● **Stored data entries**:
=-=-=

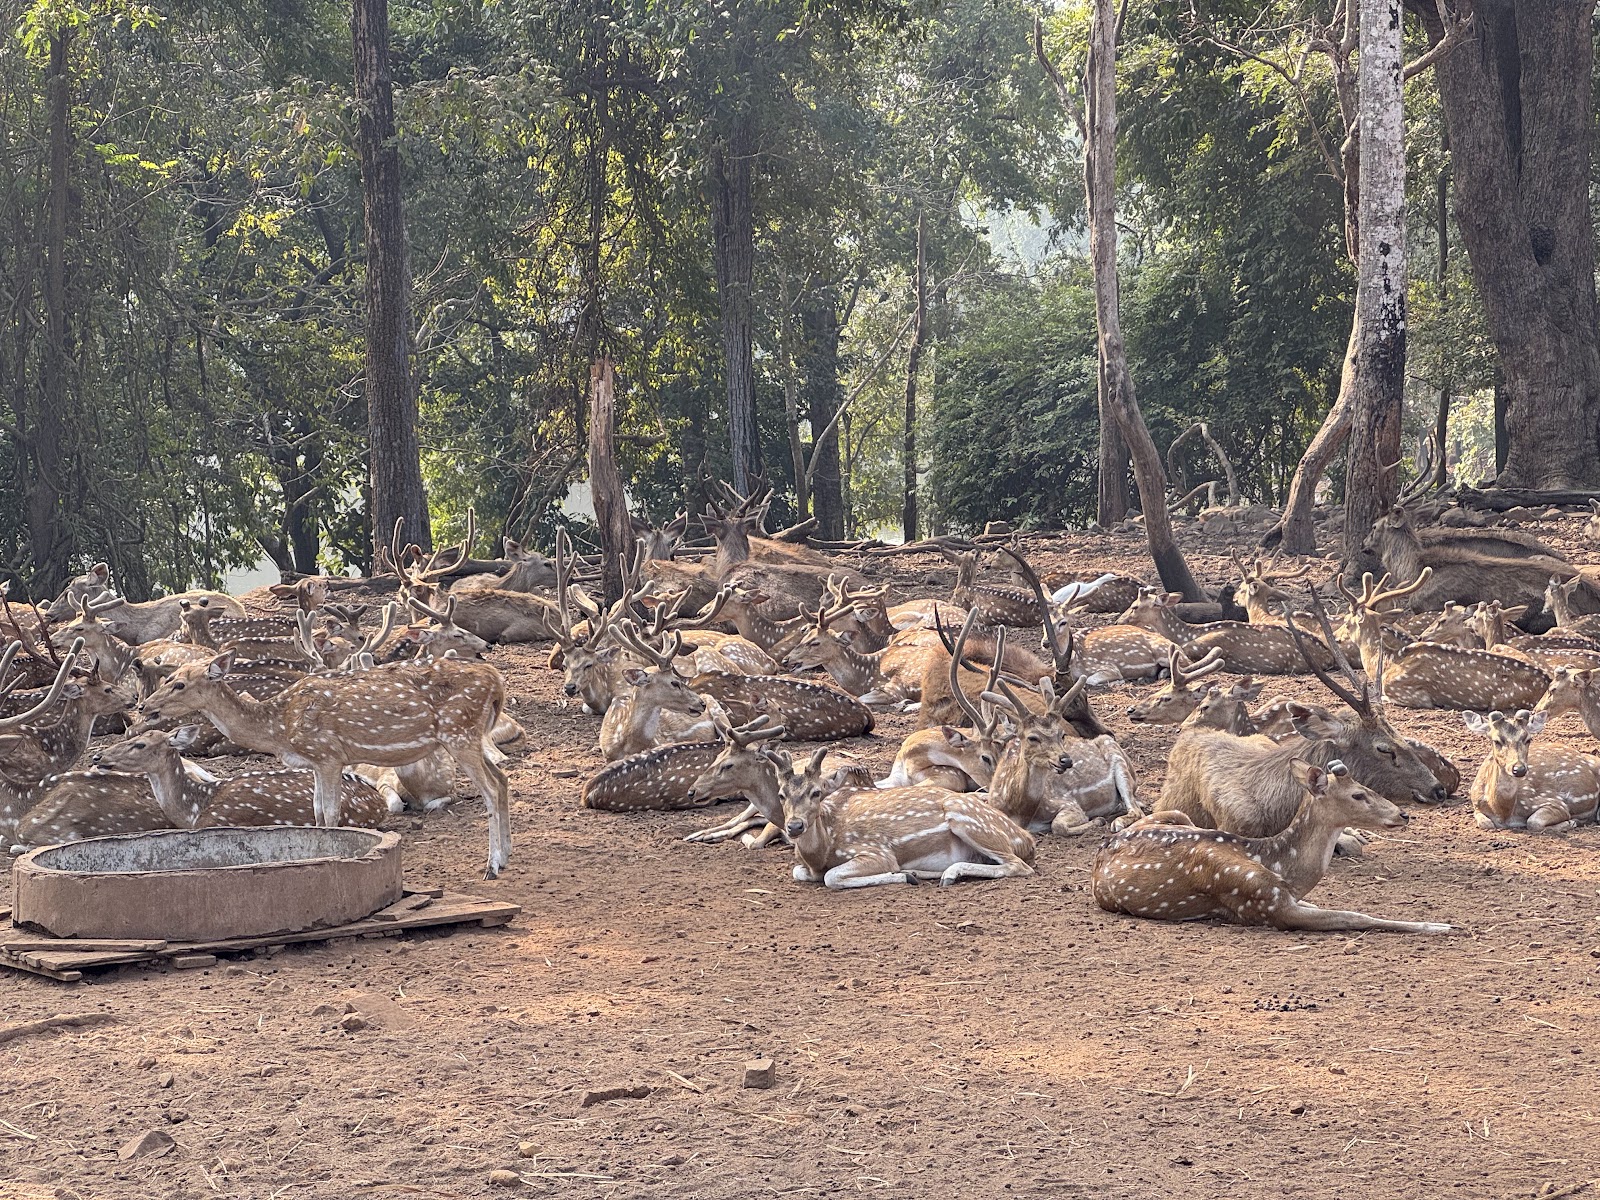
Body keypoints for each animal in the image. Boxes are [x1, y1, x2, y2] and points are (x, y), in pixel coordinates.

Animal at [136, 649, 513, 877]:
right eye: (168, 677)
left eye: (179, 683)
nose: (144, 707)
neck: (279, 727)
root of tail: (496, 682)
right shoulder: (316, 762)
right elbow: (316, 813)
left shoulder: (329, 754)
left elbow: (331, 814)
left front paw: (334, 859)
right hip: (472, 736)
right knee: (503, 779)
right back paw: (507, 855)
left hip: (458, 732)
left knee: (491, 789)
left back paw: (492, 864)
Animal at [777, 748, 1036, 889]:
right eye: (781, 794)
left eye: (816, 792)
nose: (795, 826)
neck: (822, 852)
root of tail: (1026, 839)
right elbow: (798, 872)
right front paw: (908, 875)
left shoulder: (876, 852)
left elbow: (831, 876)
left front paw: (901, 875)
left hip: (965, 816)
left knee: (1018, 865)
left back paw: (948, 874)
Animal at [1093, 760, 1450, 934]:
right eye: (1358, 794)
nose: (1403, 814)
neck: (1282, 868)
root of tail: (1101, 851)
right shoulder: (1266, 906)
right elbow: (1354, 916)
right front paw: (1440, 926)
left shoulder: (1284, 898)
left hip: (1180, 816)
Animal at [1463, 708, 1600, 832]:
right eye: (1496, 741)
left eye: (1528, 739)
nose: (1519, 769)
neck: (1503, 813)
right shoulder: (1476, 804)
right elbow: (1486, 824)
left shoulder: (1554, 802)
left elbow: (1533, 822)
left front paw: (1571, 822)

=-=-=

● **Requirement**: Output all the data above verbatim, leaving out images.

● **Exercise response**:
Body keypoints for each animal in the image. Boxes are [x1, y1, x2, y2] and points are (x, y), in pixel coordinates.

Animal at [136, 649, 513, 877]:
right eye: (168, 677)
left eye: (179, 683)
nose: (144, 707)
neck: (279, 727)
root of tail: (496, 682)
right shoulder: (316, 762)
right elbow: (316, 813)
left shoulder: (329, 754)
left elbow: (331, 814)
left front paw: (334, 859)
right hip: (472, 736)
right knee: (503, 779)
right back paw: (507, 855)
left hip: (458, 732)
left knee: (491, 789)
left back paw: (492, 864)
Animal at [777, 748, 1036, 889]:
right eye: (781, 794)
left eye: (816, 792)
nose: (795, 826)
neck: (822, 852)
root of tail: (1026, 839)
right elbow: (798, 872)
right front paw: (908, 875)
left shoulder: (876, 852)
left elbow: (831, 876)
left front paw: (901, 875)
left hip: (965, 816)
left knee: (1018, 865)
left back paw: (948, 874)
Animal at [1093, 760, 1450, 934]:
right eye: (1358, 794)
nose: (1403, 814)
neck: (1282, 868)
root of tail: (1101, 851)
right shoulder: (1266, 906)
right elbow: (1354, 916)
right front paw: (1440, 926)
left shoulder: (1284, 898)
left hip: (1180, 816)
Animal at [1463, 708, 1600, 832]:
right eye: (1496, 741)
left eye: (1528, 739)
nose: (1519, 769)
neck: (1503, 813)
right shoulder: (1476, 804)
right elbow: (1486, 824)
left shoulder: (1554, 802)
left elbow: (1533, 822)
left front paw: (1571, 822)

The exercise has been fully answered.